[Dataset entries]
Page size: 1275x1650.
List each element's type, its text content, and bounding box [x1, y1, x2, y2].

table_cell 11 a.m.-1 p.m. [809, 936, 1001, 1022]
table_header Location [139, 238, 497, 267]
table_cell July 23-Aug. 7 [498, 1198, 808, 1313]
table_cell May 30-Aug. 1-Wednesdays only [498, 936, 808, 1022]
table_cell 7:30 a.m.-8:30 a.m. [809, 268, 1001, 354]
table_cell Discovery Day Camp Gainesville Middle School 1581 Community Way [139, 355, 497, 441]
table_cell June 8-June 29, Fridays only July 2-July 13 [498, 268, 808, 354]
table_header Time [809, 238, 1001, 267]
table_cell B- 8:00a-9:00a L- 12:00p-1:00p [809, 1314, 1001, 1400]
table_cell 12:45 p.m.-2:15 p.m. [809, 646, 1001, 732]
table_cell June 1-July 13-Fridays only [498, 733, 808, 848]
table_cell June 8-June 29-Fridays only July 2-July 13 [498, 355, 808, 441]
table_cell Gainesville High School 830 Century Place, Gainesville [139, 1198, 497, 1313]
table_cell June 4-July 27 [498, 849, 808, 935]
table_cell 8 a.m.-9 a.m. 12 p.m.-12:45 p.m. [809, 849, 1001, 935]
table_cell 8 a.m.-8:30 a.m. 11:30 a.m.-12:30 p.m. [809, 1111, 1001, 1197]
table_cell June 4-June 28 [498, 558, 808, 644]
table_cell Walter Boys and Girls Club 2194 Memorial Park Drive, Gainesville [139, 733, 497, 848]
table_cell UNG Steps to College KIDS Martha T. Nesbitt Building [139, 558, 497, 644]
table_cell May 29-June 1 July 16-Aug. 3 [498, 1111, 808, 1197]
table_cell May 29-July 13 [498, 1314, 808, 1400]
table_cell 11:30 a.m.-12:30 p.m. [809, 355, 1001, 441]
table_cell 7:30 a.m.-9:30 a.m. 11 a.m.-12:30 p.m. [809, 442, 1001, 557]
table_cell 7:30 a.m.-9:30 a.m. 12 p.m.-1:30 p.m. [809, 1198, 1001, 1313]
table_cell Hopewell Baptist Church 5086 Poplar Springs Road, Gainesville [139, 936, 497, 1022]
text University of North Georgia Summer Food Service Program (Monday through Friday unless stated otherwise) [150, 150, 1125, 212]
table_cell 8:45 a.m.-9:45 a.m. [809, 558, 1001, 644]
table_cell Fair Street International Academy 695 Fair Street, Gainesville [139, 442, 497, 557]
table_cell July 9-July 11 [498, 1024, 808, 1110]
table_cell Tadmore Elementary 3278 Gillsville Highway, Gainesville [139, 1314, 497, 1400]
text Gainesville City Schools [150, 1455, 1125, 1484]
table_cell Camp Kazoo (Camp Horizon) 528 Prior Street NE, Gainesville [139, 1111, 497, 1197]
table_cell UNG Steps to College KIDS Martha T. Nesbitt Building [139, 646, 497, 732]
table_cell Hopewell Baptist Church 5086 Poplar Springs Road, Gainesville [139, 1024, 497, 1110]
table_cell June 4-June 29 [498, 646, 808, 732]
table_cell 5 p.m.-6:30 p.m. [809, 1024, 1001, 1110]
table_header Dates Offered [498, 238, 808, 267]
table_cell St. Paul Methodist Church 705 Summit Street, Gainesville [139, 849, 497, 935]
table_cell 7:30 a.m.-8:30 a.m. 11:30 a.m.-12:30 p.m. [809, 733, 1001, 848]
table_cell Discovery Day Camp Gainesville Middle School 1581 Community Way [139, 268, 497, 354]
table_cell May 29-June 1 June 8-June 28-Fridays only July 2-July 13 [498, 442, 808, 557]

The task: Every record above needs to be returned in full, exactly.

Reply to the task:
Page size: 1275x1650.
List each element's type, its text content, and bounding box [x1, y1, x2, y2].

table_cell 11 a.m.-1 p.m. [809, 936, 1001, 1022]
table_header Location [139, 238, 497, 267]
table_cell July 23-Aug. 7 [498, 1198, 808, 1313]
table_cell May 30-Aug. 1-Wednesdays only [498, 936, 808, 1022]
table_cell 7:30 a.m.-8:30 a.m. [809, 268, 1001, 354]
table_cell Discovery Day Camp Gainesville Middle School 1581 Community Way [139, 355, 497, 441]
table_cell June 8-June 29, Fridays only July 2-July 13 [498, 268, 808, 354]
table_header Time [809, 238, 1001, 267]
table_cell B- 8:00a-9:00a L- 12:00p-1:00p [809, 1314, 1001, 1400]
table_cell 12:45 p.m.-2:15 p.m. [809, 646, 1001, 732]
table_cell June 1-July 13-Fridays only [498, 733, 808, 848]
table_cell June 8-June 29-Fridays only July 2-July 13 [498, 355, 808, 441]
table_cell Gainesville High School 830 Century Place, Gainesville [139, 1198, 497, 1313]
table_cell June 4-July 27 [498, 849, 808, 935]
table_cell 8 a.m.-9 a.m. 12 p.m.-12:45 p.m. [809, 849, 1001, 935]
table_cell 8 a.m.-8:30 a.m. 11:30 a.m.-12:30 p.m. [809, 1111, 1001, 1197]
table_cell June 4-June 28 [498, 558, 808, 644]
table_cell Walter Boys and Girls Club 2194 Memorial Park Drive, Gainesville [139, 733, 497, 848]
table_cell UNG Steps to College KIDS Martha T. Nesbitt Building [139, 558, 497, 644]
table_cell May 29-June 1 July 16-Aug. 3 [498, 1111, 808, 1197]
table_cell May 29-July 13 [498, 1314, 808, 1400]
table_cell 11:30 a.m.-12:30 p.m. [809, 355, 1001, 441]
table_cell 7:30 a.m.-9:30 a.m. 11 a.m.-12:30 p.m. [809, 442, 1001, 557]
table_cell 7:30 a.m.-9:30 a.m. 12 p.m.-1:30 p.m. [809, 1198, 1001, 1313]
table_cell Hopewell Baptist Church 5086 Poplar Springs Road, Gainesville [139, 936, 497, 1022]
text University of North Georgia Summer Food Service Program (Monday through Friday unless stated otherwise) [150, 150, 1125, 212]
table_cell 8:45 a.m.-9:45 a.m. [809, 558, 1001, 644]
table_cell Fair Street International Academy 695 Fair Street, Gainesville [139, 442, 497, 557]
table_cell July 9-July 11 [498, 1024, 808, 1110]
table_cell Tadmore Elementary 3278 Gillsville Highway, Gainesville [139, 1314, 497, 1400]
text Gainesville City Schools [150, 1455, 1125, 1484]
table_cell Camp Kazoo (Camp Horizon) 528 Prior Street NE, Gainesville [139, 1111, 497, 1197]
table_cell UNG Steps to College KIDS Martha T. Nesbitt Building [139, 646, 497, 732]
table_cell Hopewell Baptist Church 5086 Poplar Springs Road, Gainesville [139, 1024, 497, 1110]
table_cell June 4-June 29 [498, 646, 808, 732]
table_cell 5 p.m.-6:30 p.m. [809, 1024, 1001, 1110]
table_header Dates Offered [498, 238, 808, 267]
table_cell St. Paul Methodist Church 705 Summit Street, Gainesville [139, 849, 497, 935]
table_cell 7:30 a.m.-8:30 a.m. 11:30 a.m.-12:30 p.m. [809, 733, 1001, 848]
table_cell Discovery Day Camp Gainesville Middle School 1581 Community Way [139, 268, 497, 354]
table_cell May 29-June 1 June 8-June 28-Fridays only July 2-July 13 [498, 442, 808, 557]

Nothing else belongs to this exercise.